According to the Bureau of Labor Statistics (BLS), 3.4 workers’ compensation claims are submitted for every 100 full-time employees each year.
Having insurance for your startup is one of the most important aspects to pay attention to. Two insurance types that are advised for startup owners to invest in are General Liability Insurance and Workers Compensation Insurance.
General liability insurance, also known as commercial general liability insurance (CGL) and LLC general liability insurance, is a basic insurance policy that protects your small business’s assets from a variety of dangers. To find out what General Liability Insurance covers, read more here.
Workers Compensation insurance for startups is an important part of your insurance portfolio that will help your company run successfully. If your employees suffer a work-related injury or sickness, Workers Compensation will pay their lost wages. As a beginning company, it is unquestionably an insurance policy to consider.
What does Workers’ Compensation Insurance Cover?

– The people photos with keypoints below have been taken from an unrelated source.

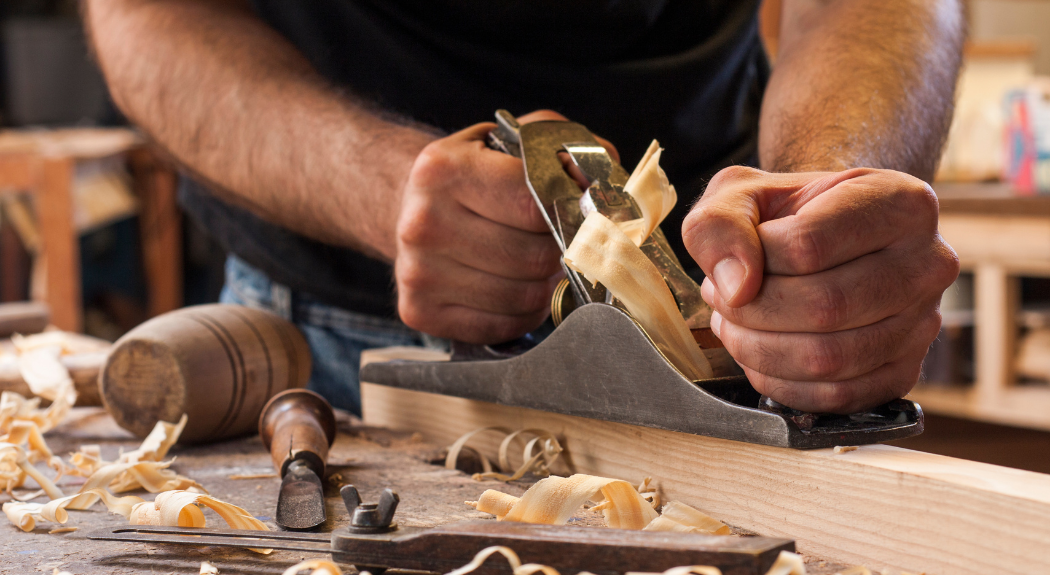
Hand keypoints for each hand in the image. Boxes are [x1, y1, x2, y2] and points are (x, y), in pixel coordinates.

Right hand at [395, 111, 616, 343]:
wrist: (408, 204)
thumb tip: (603, 189)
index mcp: (444, 170)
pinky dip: (523, 313)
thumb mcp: (514, 143)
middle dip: (559, 253)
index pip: (535, 204)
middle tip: (561, 243)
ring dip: (545, 286)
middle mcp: (423, 222)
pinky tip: (516, 288)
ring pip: (523, 298)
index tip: (580, 214)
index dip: (569, 213)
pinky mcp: (420, 312)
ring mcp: (418, 272)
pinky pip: (502, 325)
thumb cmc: (476, 175)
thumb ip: (567, 151)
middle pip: (533, 258)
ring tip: (539, 265)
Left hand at [682, 167, 958, 412]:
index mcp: (900, 202)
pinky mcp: (905, 372)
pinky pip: (837, 397)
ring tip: (736, 324)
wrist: (821, 240)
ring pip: (829, 357)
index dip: (752, 262)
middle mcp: (928, 262)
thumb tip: (736, 287)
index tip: (733, 261)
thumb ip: (720, 224)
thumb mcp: (739, 194)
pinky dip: (782, 383)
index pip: (808, 246)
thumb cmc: (784, 215)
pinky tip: (760, 354)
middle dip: (752, 311)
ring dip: (760, 349)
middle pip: (824, 307)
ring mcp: (923, 323)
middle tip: (722, 299)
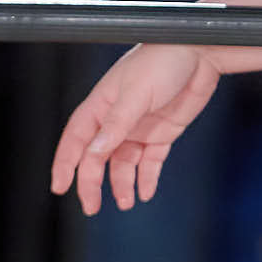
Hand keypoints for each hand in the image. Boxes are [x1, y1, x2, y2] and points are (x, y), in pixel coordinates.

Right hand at [51, 45, 222, 216]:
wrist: (202, 53)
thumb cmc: (163, 61)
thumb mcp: (137, 93)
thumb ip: (117, 124)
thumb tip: (95, 152)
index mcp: (101, 106)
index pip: (76, 140)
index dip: (65, 164)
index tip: (59, 187)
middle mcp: (118, 119)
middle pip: (98, 157)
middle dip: (92, 182)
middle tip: (91, 207)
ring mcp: (140, 127)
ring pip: (124, 163)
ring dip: (122, 184)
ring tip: (126, 203)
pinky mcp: (163, 133)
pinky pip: (151, 161)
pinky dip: (147, 177)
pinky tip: (145, 193)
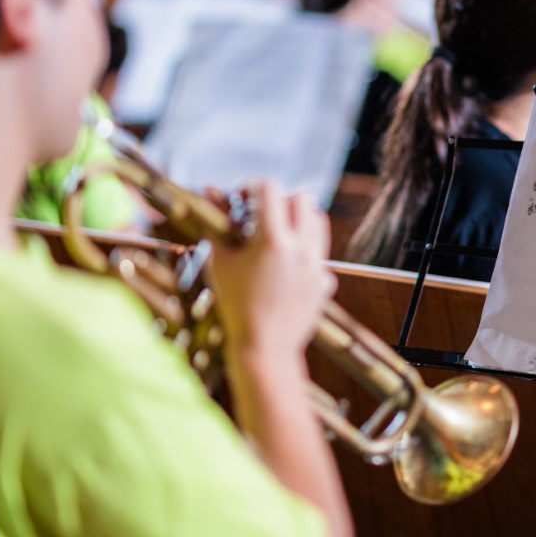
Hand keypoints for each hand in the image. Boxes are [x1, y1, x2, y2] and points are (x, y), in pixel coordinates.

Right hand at [205, 181, 335, 359]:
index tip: (243, 197)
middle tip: (262, 215)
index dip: (254, 186)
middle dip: (281, 200)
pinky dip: (303, 253)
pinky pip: (318, 254)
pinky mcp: (326, 282)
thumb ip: (217, 225)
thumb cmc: (235, 306)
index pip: (271, 188)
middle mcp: (302, 248)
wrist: (264, 350)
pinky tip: (284, 270)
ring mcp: (318, 265)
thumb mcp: (220, 264)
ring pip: (318, 222)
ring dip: (299, 220)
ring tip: (277, 236)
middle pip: (303, 198)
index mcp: (274, 240)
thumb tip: (209, 192)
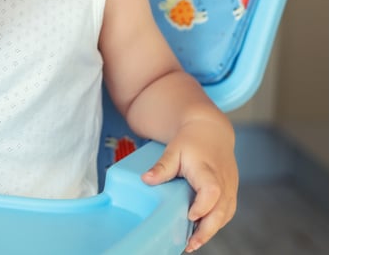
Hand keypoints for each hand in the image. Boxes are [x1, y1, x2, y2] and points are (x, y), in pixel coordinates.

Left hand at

If your employees suffer a work-related injury or illness, Workers’ Compensation Insurance will cover their missed wages. The lost wages, medical bills, and even disability and burial benefits can be reimbursed regardless of how the damage occurs. The only stipulation is that it has to happen as a result of their work. If a worker injures his or her back at home and then comes to work and injures it, even more, he or she would most certainly be denied because it was a pre-existing condition.

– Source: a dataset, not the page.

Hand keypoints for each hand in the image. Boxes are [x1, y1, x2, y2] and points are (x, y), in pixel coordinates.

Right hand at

Risks of Starting a Business Without Workers Compensation Insurance
Since you’re a startup, the most important thing is to make money, which means decreasing costs anywhere you can. To save money, many business owners turn to their insurance coverage first. While adjusting coverage limits and deductibles can sometimes help, Workers Compensation is not usually the place to search for cost savings.
Here are some of the consequences of not providing this vital coverage to your staff:
Legalities in Your State
Workers Compensation Insurance is required in most states. Each state has its own set of rules and regulations. Some states only require it if you have a particular amount of employees, while others don’t require it at all for small enterprises. It’s advisable to consult with a knowledgeable insurance agent who is familiar with state regulations and can guide you through the procedure.
Employers’ Liability Insurance
While Workers Compensation insurance covers employees, it also protects you as a business. Even if you run a family business, you can’t count on them not to sue you. This coverage will cover the costs of defending you in an employment-related lawsuit. This usually occurs when an employee believes that you, as the employer, were irresponsible and as a result, they were injured. It will also cover settlements and judgments in addition to defense costs.
You may believe your company is immune to harm or illness. Even those who work at a desk all day are vulnerable to injury. Carpal tunnel syndrome, which is caused by repetitive typing and writing, is a common Workers Compensation claim. Also, if you leave something in the bathroom walkway, such as an empty box, there’s a risk they’ll trip over it. Unexpected events can occur in any industry, and it is best to be prepared and equipped to support your staff. If your employee is injured on the job, you will undoubtedly be held liable, so avoid a lawsuit.
Is Workers’ Compensation Insurance Necessary?
There are certain exceptionally rare instances in which a startup will have no workers. However, depending on the business, a contract may need it even in these cases. For example, a contractor who is a sole proprietor with no workers may bid on a job for a general contractor, and the general contractor will want Workers Compensation coverage simply because it is required by their standard contract. It will be something the contractor must have in order to get the work done.
Furthermore, most states require firms to have Workers Compensation insurance, and you should make every effort to comply with all state regulations.
With the exception of Texas, most states require companies to get this coverage. Noncompliance can lead to jail time, huge fines and fees, and even stop-work orders. The excitement of starting a new business is swiftly tamped down by the fear of incurring expenses. While paying for insurance may seem like another expense you don’t want to undertake, it is better to do so in order to avoid an expensive lawsuit. Your employees rely on you to not just pay their bills, but also to protect them from harm and disease. Consult an experienced insurance agent to ensure that you have adequate coverage.